(Records from a data source)
__________
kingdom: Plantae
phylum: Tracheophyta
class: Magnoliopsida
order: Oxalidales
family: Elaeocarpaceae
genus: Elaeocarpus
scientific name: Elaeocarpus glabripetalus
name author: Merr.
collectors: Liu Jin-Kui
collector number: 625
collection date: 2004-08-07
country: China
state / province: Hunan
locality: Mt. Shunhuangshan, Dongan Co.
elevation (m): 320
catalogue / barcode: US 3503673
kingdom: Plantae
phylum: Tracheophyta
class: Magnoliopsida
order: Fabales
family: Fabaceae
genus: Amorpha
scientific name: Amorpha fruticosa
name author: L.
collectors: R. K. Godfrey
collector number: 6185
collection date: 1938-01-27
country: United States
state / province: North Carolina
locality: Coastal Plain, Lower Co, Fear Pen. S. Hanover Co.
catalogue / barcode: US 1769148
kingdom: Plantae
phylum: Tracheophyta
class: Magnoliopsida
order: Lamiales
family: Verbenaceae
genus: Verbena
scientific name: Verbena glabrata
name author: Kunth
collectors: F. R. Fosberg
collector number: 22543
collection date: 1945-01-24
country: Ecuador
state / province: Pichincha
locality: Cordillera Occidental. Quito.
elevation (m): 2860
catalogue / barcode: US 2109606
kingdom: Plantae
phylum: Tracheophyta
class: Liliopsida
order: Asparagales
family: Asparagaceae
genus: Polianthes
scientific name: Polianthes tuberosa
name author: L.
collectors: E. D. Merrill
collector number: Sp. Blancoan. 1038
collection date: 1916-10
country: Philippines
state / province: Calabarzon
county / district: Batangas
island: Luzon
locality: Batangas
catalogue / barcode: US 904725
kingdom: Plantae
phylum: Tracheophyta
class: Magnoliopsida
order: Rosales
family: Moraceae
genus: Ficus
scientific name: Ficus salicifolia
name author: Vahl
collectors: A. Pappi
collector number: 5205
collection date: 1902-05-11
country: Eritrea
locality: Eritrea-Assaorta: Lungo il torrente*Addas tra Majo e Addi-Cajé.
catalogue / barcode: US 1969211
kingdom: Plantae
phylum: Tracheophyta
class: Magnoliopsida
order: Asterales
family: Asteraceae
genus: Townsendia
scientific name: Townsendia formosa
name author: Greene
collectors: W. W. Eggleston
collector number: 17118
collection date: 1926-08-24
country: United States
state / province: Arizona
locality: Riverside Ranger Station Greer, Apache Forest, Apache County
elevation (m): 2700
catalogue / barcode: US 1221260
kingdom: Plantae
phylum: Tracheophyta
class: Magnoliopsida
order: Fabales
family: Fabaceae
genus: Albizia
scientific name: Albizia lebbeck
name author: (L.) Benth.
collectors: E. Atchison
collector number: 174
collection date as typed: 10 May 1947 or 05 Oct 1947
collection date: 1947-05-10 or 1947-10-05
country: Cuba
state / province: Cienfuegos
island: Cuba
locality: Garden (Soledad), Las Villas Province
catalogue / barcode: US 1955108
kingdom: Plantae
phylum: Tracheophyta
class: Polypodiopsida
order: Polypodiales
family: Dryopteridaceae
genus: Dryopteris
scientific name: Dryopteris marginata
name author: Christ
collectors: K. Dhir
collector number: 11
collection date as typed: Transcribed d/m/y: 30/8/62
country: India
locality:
__________
> Task prompt:
Rewrite the lines above as a numbered list, leaving out any blank lines.

> Response:
1. kingdom: Plantae
2. phylum: Tracheophyta
3. class: Magnoliopsida
4. order: Oxalidales
5. family: Elaeocarpaceae
6. genus: Elaeocarpus
7. scientific name: Elaeocarpus glabripetalus
8. name author: Merr.
9. collectors: Liu Jin-Kui
10. collector number: 625
11. collection date: 2004-08-07
12. country: China
13. state / province: Hunan
14. locality: Mt. Shunhuangshan, Dongan Co.
15. elevation (m): 320
16. catalogue / barcode: US 3503673
17. kingdom: Plantae
18. phylum: Tracheophyta
19. class: Magnoliopsida
20. order: Fabales
21. family: Fabaceae
22. genus: Amorpha
23. scientific name: Amorpha fruticosa
24. name author: L.
25. collectors: R. K. Godfrey
26. collector number: 6185
27. collection date: 1938-01-27
28. country: United States
29. state / province: North Carolina
30. locality: Coastal Plain, Lower Co, Fear Pen. S. Hanover Co.
31. catalogue / barcode: US 1769148
32. kingdom: Plantae
33. phylum: Tracheophyta
34. class: Magnoliopsida
35. order: Lamiales
36. family: Verbenaceae
37. genus: Verbena
38. scientific name: Verbena glabrata
39. name author: Kunth
40. collectors: F. R. Fosberg
41. collector number: 22543
42. collection date: 1945-01-24
43. country: Ecuador
44. state / province: Pichincha
45. locality: Cordillera Occidental. Quito.
46. elevation (m): 2860
47. catalogue / barcode: US 2109606
48. kingdom: Plantae
49. phylum: Tracheophyta
50. class: Liliopsida
51. order: Asparagales
52. family: Asparagaceae
53. genus: Polianthes
54. scientific name: Polianthes tuberosa
55. name author: L.
56. collectors: E. D. Merrill
57. collector number: Sp. Blancoan. 1038
58. collection date: 1916-10
59. country: Philippines
60. state / province: Calabarzon
61. county / district: Batangas
62. island: Luzon
63. locality: Batangas
64. catalogue / barcode: US 904725
65. kingdom: Plantae
66. phylum: Tracheophyta
67. class: Magnoliopsida
68. order: Rosales
69. family: Moraceae
70. genus: Ficus
71. scientific name: Ficus salicifolia
72. name author: Vahl
73. collectors: A. Pappi
74. collector number: 5205
75. collection date: 1902-05-11
76. country: Eritrea
77. locality: Eritrea-Assaorta: Lungo il torrente*Addas tra Majo e Addi-Cajé.
78. catalogue / barcode: US 1969211
79. kingdom: Plantae
80. phylum: Tracheophyta
81. class: Magnoliopsida
82. order: Asterales
83. family: Asteraceae
84. genus: Townsendia
85. scientific name: Townsendia formosa
86. name author: Greene
87. collectors: W. W. Eggleston
88. collector number: 17118
89. collection date: 1926-08-24
90. country: United States
91. state / province: Arizona
92. locality: Riverside Ranger Station Greer, Apache Forest, Apache County
93. elevation (m): 2700
94. catalogue / barcode: US 1221260
95. kingdom: Plantae
96. phylum: Tracheophyta
97. class: Magnoliopsida
98. order: Fabales
99. family: Fabaceae
100. genus: Albizia
101. scientific name: Albizia lebbeck
102. name author: (L.) Benth.
103. collectors: E. Atchison
104. collector number: 174
105. collection date as typed: 10 May 1947 or 05 Oct 1947
106. collection date: 1947-05-10 or 1947-10-05
107. country: Cuba
108. state / province: Cienfuegos
109. island: Cuba
110. locality: Garden (Soledad), Las Villas Province
111. catalogue / barcode: US 1955108
112. kingdom: Plantae
113. phylum: Tracheophyta
114. class: Polypodiopsida
115. order: Polypodiales
116. family: Dryopteridaceae
117. genus: Dryopteris
118. scientific name: Dryopteris marginata
119. name author: Christ
120. collectors: K. Dhir
121. collector number: 11
122. collection date as typed: Transcribed d/m/y: 30/8/62
123. country: India
124. locality:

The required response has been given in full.